Cherry Picking? Sometimes people with vested interests will argue that selection criteria amount to cherry picking. Studies of bad medicine often don’t have adequate randomization procedures or aren’t placebo controlled (or the placebo is not comparable to the “real” treatment– as when sugar pills are compared to acupuncture).
GMOs For instance, one meta-analysis showed that GMOs (genetically modified organisms) had the same nutritional value as organic produce. People who are against GMOs argued that the analysis was cherry picked because it only included RCTs and not observational studies. That’s the point! Observational studies are full of biases that RCTs don’t have.
Measuring Quality Even among the studies that get included, there will be differences in quality. We can measure the quality of the experiments, and report several figures: What does the meta-analysis say if only the best studies are included? What does it say if all the studies that meet the criteria are included?
Jadad Scores 1. Do the researchers say that the study is randomized? Yes: 1 point, No: 0 points. If yes, was the method described and is it appropriate? Yes: 1 point, No: -1 point. 2. Do they say it’s double-blind? Y: +1, N: 0. If yes, described and appropriate? Y: +1, N: -1. 3. Did it describe the people who dropped out of the study? Y: +1, N: 0.
The Analysis Finally, it’s time for the analysis. This involves complicated statistics that aren’t really important for us. The basic idea is that you take all the results from all the studies and “weight” them according to some measure of the power of the study to detect effects (number of people, e.g.)
“Voting” on the Truth The idea is that all of the experiments in the literature are going to “vote” on what the truth is. An experiment gets more “votes” if it’s more likely to “know” the truth, and less votes if it’s more likely to be “guessing”. We then use lots of complicated statistics to determine how close the “vote” is likely to get to the truth. If the “vote” is positive, and very likely to be true, then we conclude that there really is a positive effect.
Example Conclusion This is taken from a meta-analysis of acupuncture literature for pain: “A small analgesic effect of acupuncture was found, which seems to lack clinical relevance and cannot be clearly distinguished from bias. Whether needling at acupuncture points, or at any site, reduces pain independently of the psychological impact of the treatment ritual is unclear.”
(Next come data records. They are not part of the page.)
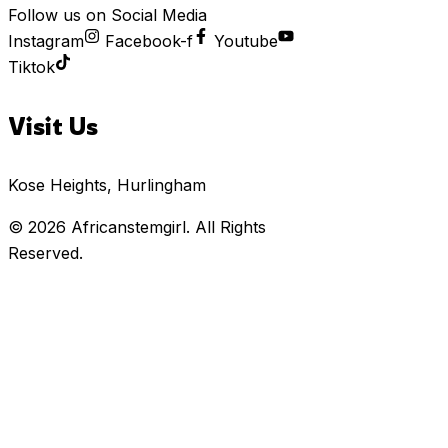
Follow us on Social Media
Instagram
Facebook-f
Youtube
Tiktok
Visit Us
Kose Heights, Hurlingham
© 2026
Africanstemgirl
. All Rights
Reserved.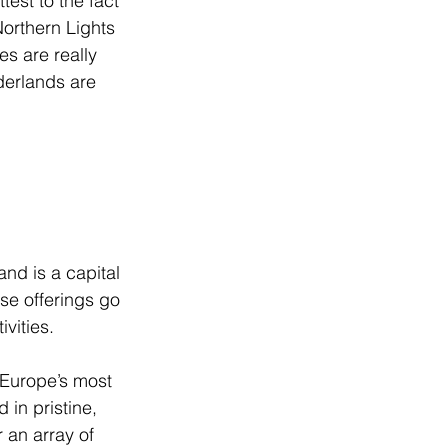
est to the fact 
Northern Lights 
es are really 
derlands are 
nd is a capital 
se offerings go 
vities.
 Europe’s most 
 in pristine, 
 an array of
Cherry Picking Sometimes there are lots of meta-analyses on the same topic. Different meta-analyses can make different choices: some might include unpublished data, they might have different selection criteria, and they might use different statistical methods. But we must remember not to cherry pick our meta-analyses! We can’t say “this one says acupuncture doesn’t work” when other ones say “it does” or vice versa.
Meta-Analysis Today we learned that lots of inconclusive information can be turned into conclusive knowledge by putting it together in a meta- analysis. This can save lives– and it has saved lives, more people than you will ever meet in your life!
Methods We looked at the methods of meta-analysis and saw some ways that they can go wrong. Sometimes this should lead us to reject the result (if the meta-analysis is not systematic, then it is biased) and sometimes it should lead us to be careful in interpreting the result (if there’s publication bias, the results of the meta- analysis are less certain).
Cherry Picking Importantly, we talked A LOT about cherry picking. The whole goal of science is to remove bias. The reason why we randomize, why we control, why we double blind experiments– is to remove biases. If we then cherry pick our experiments in our meta-analysis or cherry pick which meta-analysis we believe, we have just undone all of our efforts and stuck the bias right back in!